_Requirement_. Pictures aside, copy exactly each line from the one that holds "roll_deg: -18.2" through the last line of the records below.

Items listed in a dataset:
>>>
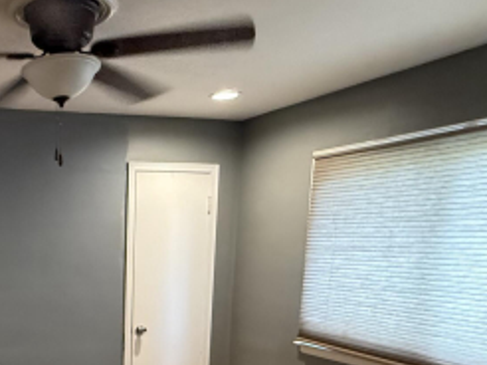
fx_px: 534
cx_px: 9
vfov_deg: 35.8
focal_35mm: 38
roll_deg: -0.6
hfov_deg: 42.8
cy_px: 315
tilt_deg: -6.4
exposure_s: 1/60
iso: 640
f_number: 2.2
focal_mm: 2.22
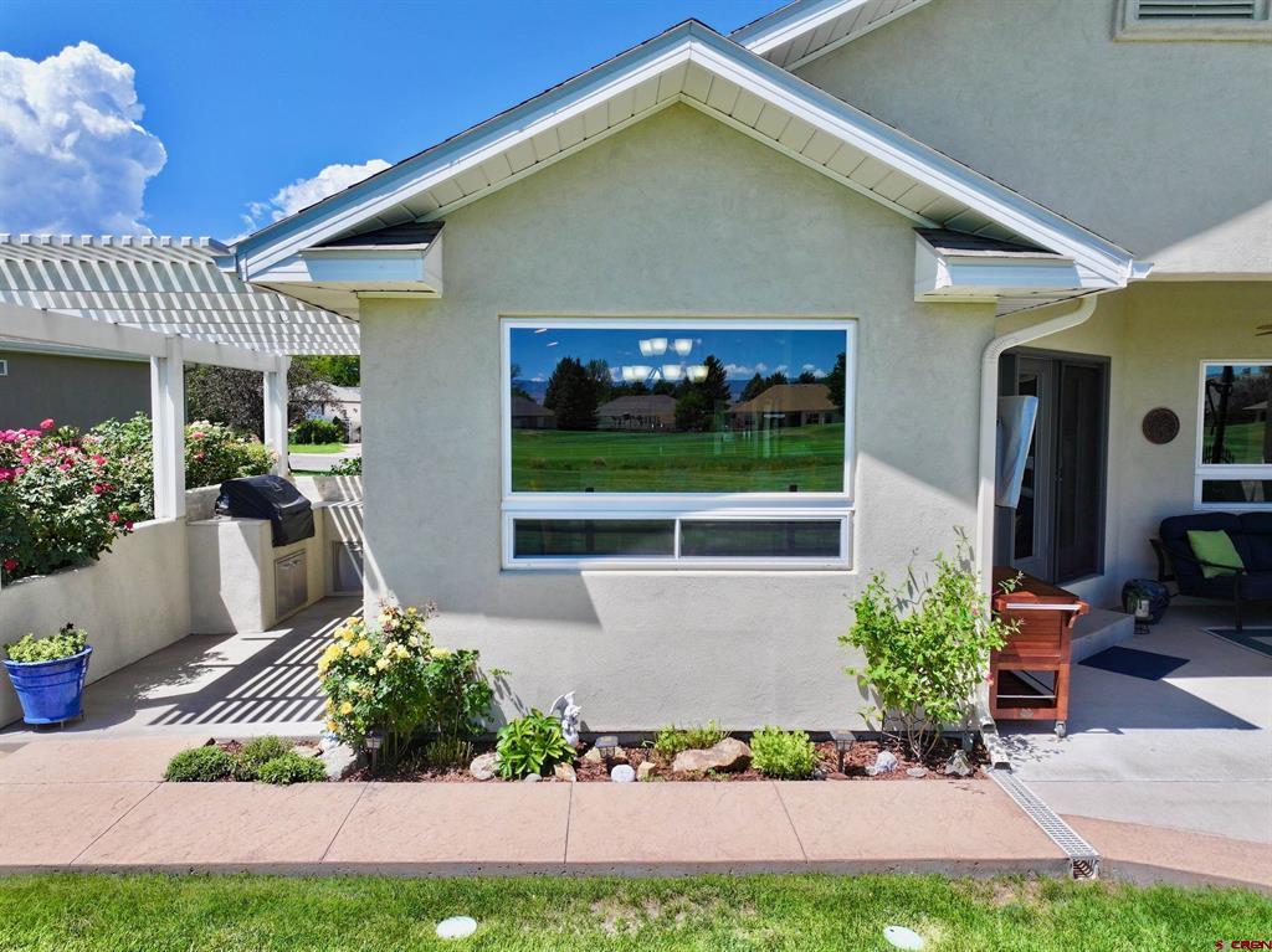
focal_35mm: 24
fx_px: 881
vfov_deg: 56.8
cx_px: 636
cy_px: 476
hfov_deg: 71.6
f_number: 2.8
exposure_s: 1/2000
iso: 150
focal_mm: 12.29
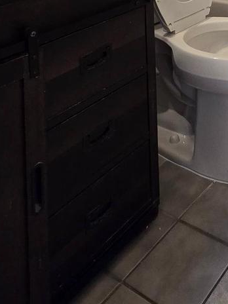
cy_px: -115
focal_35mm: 43
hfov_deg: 29.4
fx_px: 378
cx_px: 265
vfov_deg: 31.0
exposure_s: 1/60
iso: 200
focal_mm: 2.2
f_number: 2.2
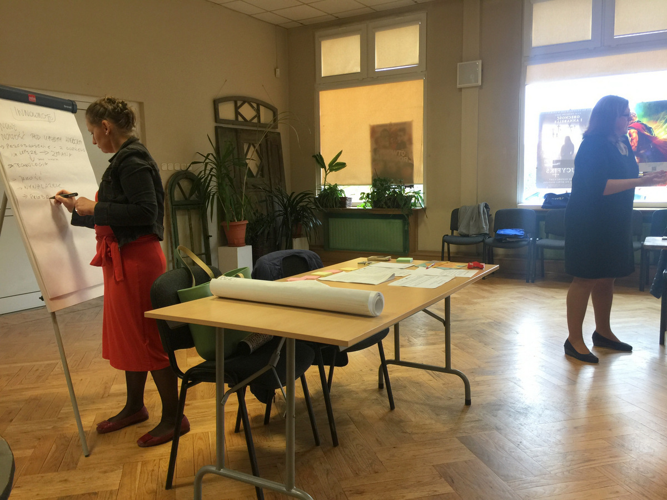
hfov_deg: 61.7
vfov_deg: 48.2
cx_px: 334
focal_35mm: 29
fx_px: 559
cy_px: 250
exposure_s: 1/17
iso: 40
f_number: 2.2
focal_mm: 4.15
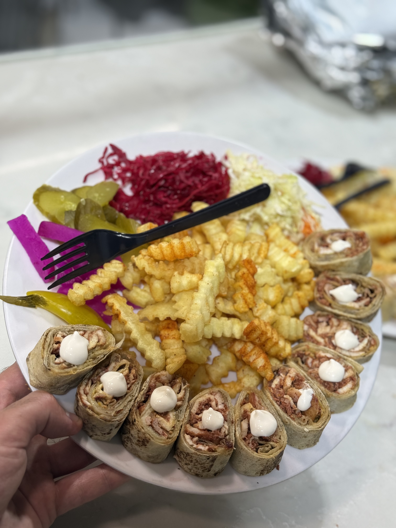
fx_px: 732
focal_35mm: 48
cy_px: 264
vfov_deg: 39.7
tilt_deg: -38.9
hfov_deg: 30.3
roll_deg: -18.2
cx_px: 198
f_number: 1.78
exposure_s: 1/371
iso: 80
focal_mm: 6.76
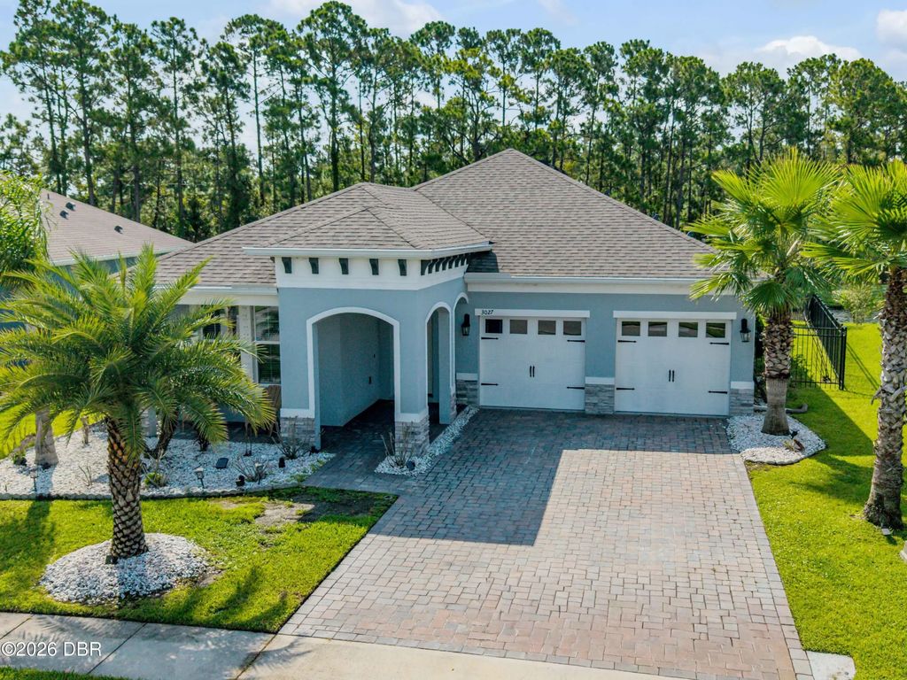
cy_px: 340
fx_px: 629
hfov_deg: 71.6
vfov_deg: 56.8
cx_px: 454
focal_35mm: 24
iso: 200
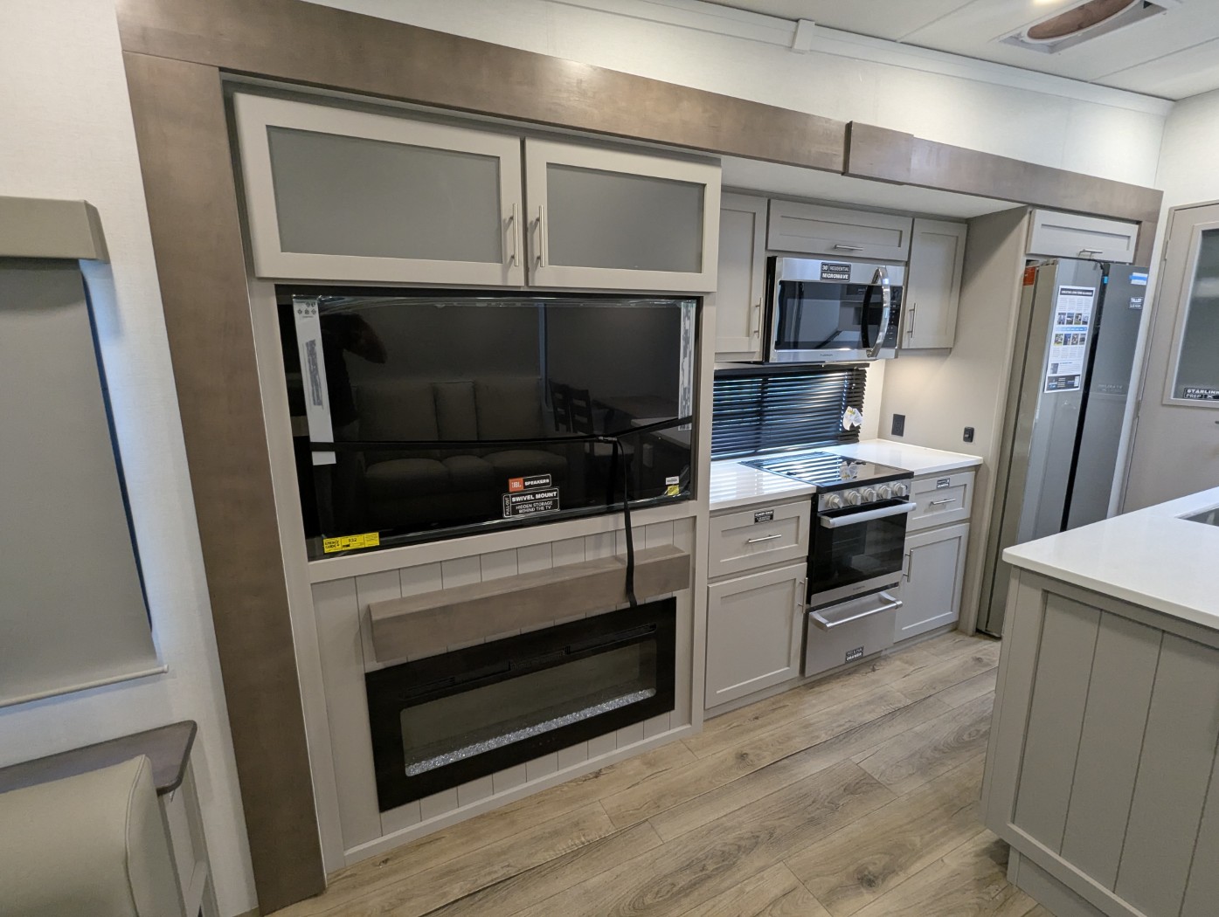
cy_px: 458
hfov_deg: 94.4
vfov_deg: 78.2
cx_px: 610
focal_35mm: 16
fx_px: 564
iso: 218
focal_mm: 2.35
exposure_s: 1/69.5
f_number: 2.2
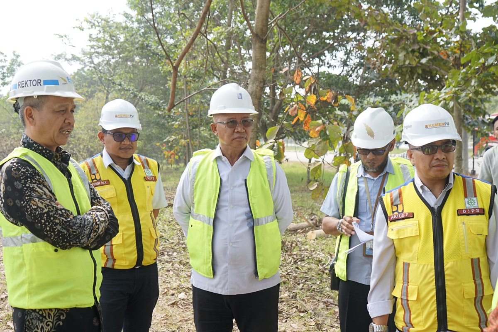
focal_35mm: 42
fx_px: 581
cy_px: 166
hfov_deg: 46.4
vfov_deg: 31.9
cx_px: 249
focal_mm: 28
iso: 100
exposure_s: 1/250
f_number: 4.5
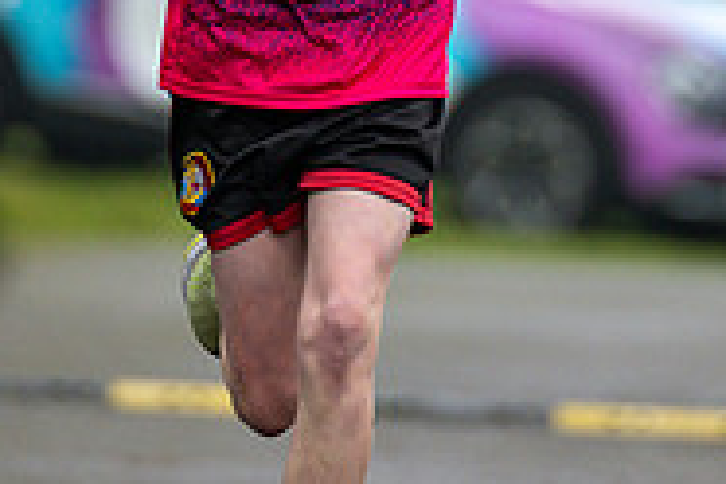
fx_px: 28251
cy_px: -254
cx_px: 441
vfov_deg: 1.0
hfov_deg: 1.5
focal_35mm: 1401
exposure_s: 1/1600
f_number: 2.8
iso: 250
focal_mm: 300
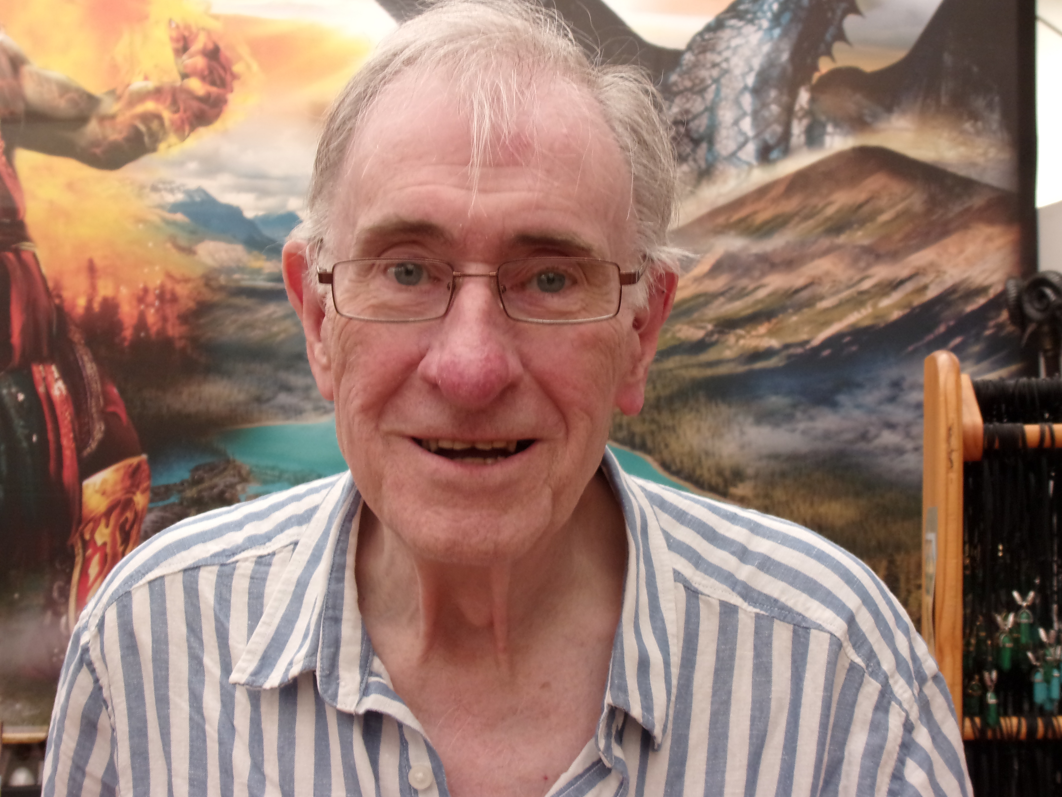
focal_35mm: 59
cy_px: 387
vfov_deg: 24.8
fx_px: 1810
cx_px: 505
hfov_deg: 32.7
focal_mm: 9.8
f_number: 4.3
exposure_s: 1/34
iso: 112
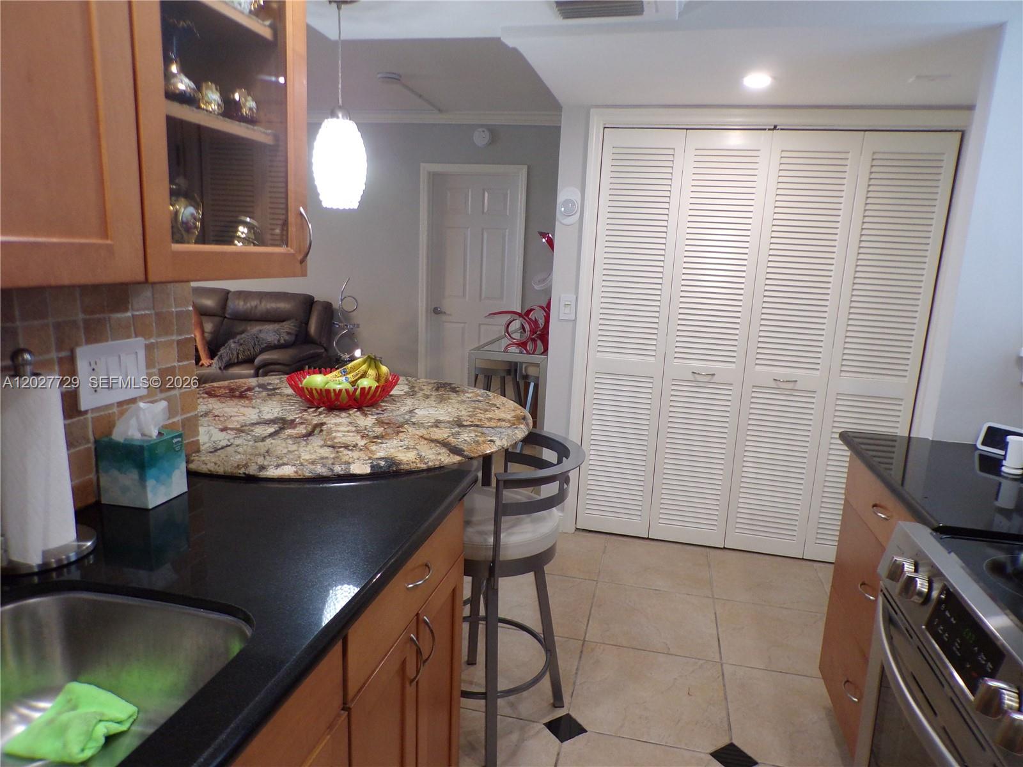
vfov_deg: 56.8
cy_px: 384
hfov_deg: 71.6
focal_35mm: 24
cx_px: 512
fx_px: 709
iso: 177
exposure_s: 1/34
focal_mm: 4.3
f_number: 3
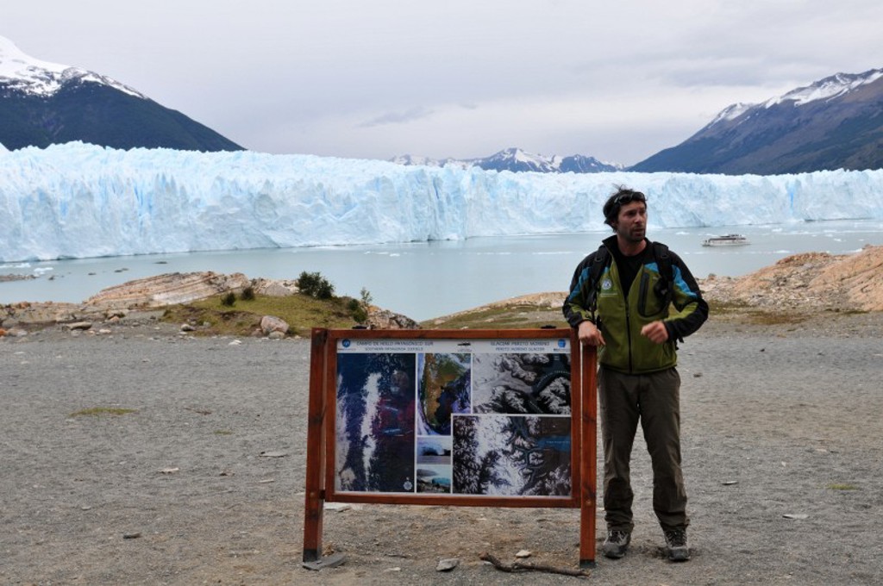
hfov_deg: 53.2
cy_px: 293
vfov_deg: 36.8
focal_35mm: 36
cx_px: 442
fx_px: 882
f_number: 9
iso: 200
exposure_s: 1/160
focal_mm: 24
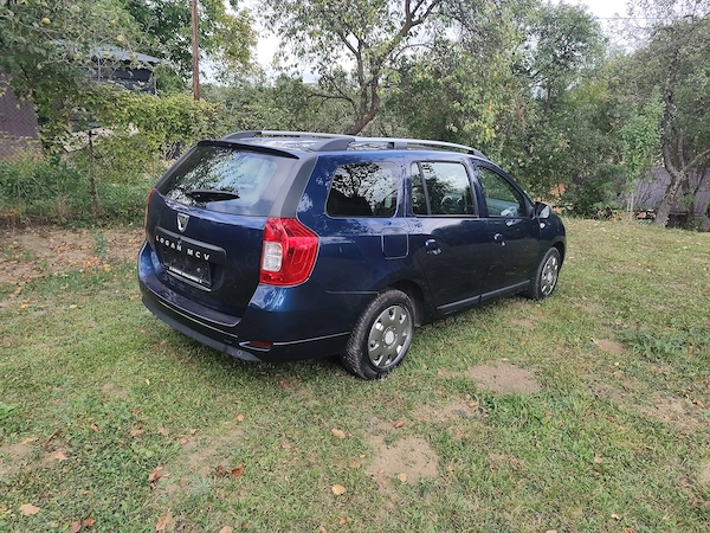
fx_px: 472
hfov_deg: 73.9
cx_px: 355
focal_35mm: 23
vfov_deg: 58.9
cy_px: 266
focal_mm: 6.19
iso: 50
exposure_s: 1/324
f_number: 1.65
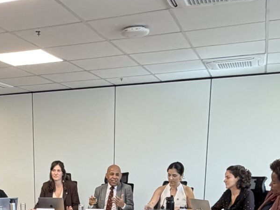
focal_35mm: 60
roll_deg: +0.6
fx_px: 485
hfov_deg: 31.3
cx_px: 56
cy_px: 286
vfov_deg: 21.6
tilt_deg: -14.3
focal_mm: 2.22
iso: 250
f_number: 2.2
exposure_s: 1/120
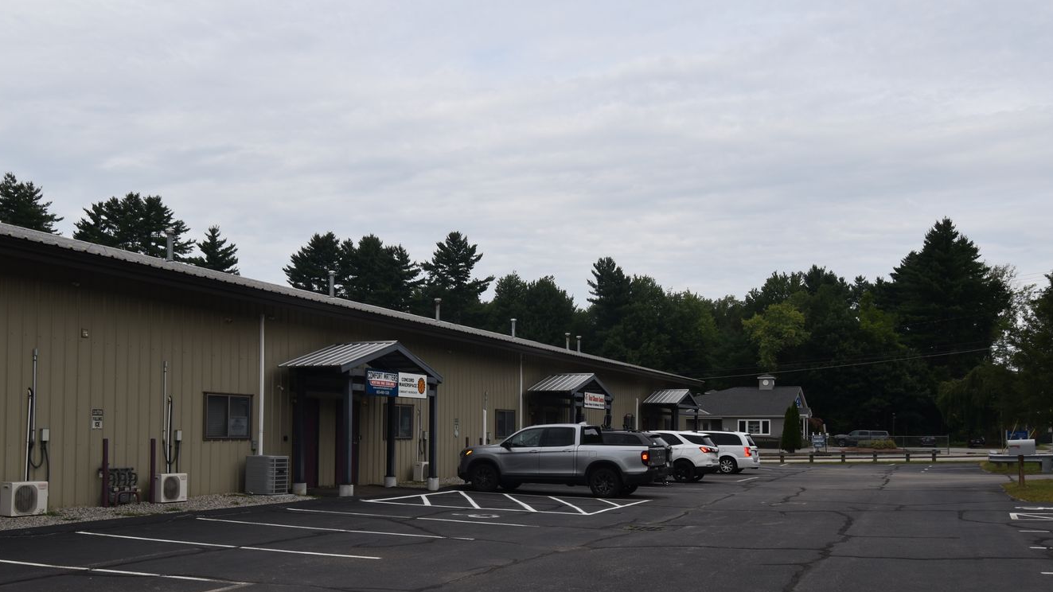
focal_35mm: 38
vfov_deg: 30.9
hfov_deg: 52.7
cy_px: 397
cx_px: 463
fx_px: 1061
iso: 100
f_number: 8
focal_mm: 20
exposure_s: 1/200
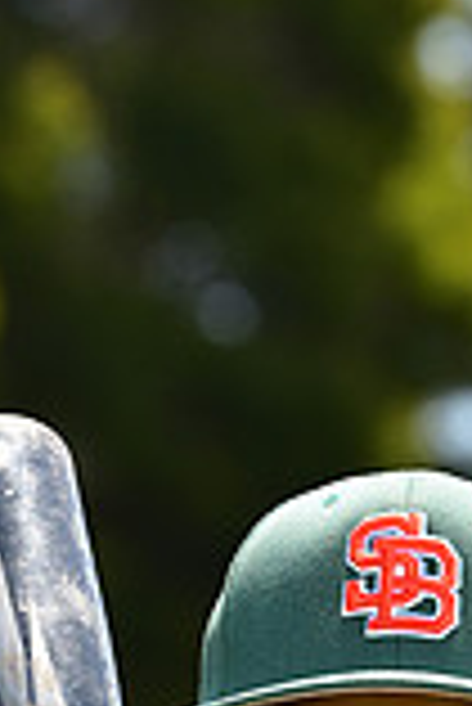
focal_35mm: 571
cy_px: 1232
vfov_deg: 3.6
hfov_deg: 2.4
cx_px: 434
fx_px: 11204
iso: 80
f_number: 5.6
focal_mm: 155
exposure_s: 1/200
<<<
_Solution_.
roll_deg: -18.2
cx_px: 198
f_number: 1.78
exposure_s: 1/371
iso: 80
focal_mm: 6.76
cy_px: 340
fx_px: 629
hfov_deg: 71.6
vfov_deg: 56.8
cx_px: 454
focal_35mm: 24
iso: 200
cy_px: 458
hfov_deg: 94.4
vfov_deg: 78.2
cx_px: 610
focal_35mm: 16
fx_px: 564
iso: 218
focal_mm: 2.35
exposure_s: 1/69.5
f_number: 2.2
focal_35mm: 42
fx_px: 581
cy_px: 166
hfov_deg: 46.4
vfov_deg: 31.9
cx_px: 249
focal_mm: 28
iso: 100
exposure_s: 1/250
f_number: 4.5
fx_px: 28251
cy_px: -254
cx_px: 441
vfov_deg: 1.0
hfov_deg: 1.5
focal_35mm: 1401
exposure_s: 1/1600
f_number: 2.8
iso: 250
focal_mm: 300
focal_35mm: 59
cy_px: 387
vfov_deg: 24.8
fx_px: 1810
cx_px: 505
hfov_deg: 32.7
focal_mm: 9.8
f_number: 4.3
exposure_s: 1/34
iso: 112
vfov_deg: 56.8
cy_px: 384
hfov_deg: 71.6
focal_35mm: 24
cx_px: 512
fx_px: 709
iso: 177
exposure_s: 1/34
focal_mm: 4.3
f_number: 3
hfov_deg: 53.2
cy_px: 293
vfov_deg: 36.8
focal_35mm: 36
cx_px: 442
fx_px: 882
f_number: 9
iso: 200
exposure_s: 1/160
focal_mm: 24
fx_px: 472
hfov_deg: 73.9
cx_px: 355
focal_35mm: 23
vfov_deg: 58.9
cy_px: 266
focal_mm: 6.19
iso: 50
exposure_s: 1/324
f_number: 1.65
focal_35mm: 60
roll_deg: +0.6
fx_px: 485
hfov_deg: 31.3
cx_px: 56
cy_px: 286
vfov_deg: 21.6
tilt_deg: -14.3
focal_mm: 2.22
iso: 250
f_number: 2.2
exposure_s: 1/120
focal_35mm: 38
vfov_deg: 30.9
hfov_deg: 52.7
cy_px: 397
cx_px: 463
fx_px: 1061
iso: 100
f_number: 8
focal_mm: 20
exposure_s: 1/200
focal_35mm: 571
cy_px: 1232
vfov_deg: 3.6
hfov_deg: 2.4
cx_px: 434
fx_px: 11204
iso: 80
f_number: 5.6
focal_mm: 155
exposure_s: 1/200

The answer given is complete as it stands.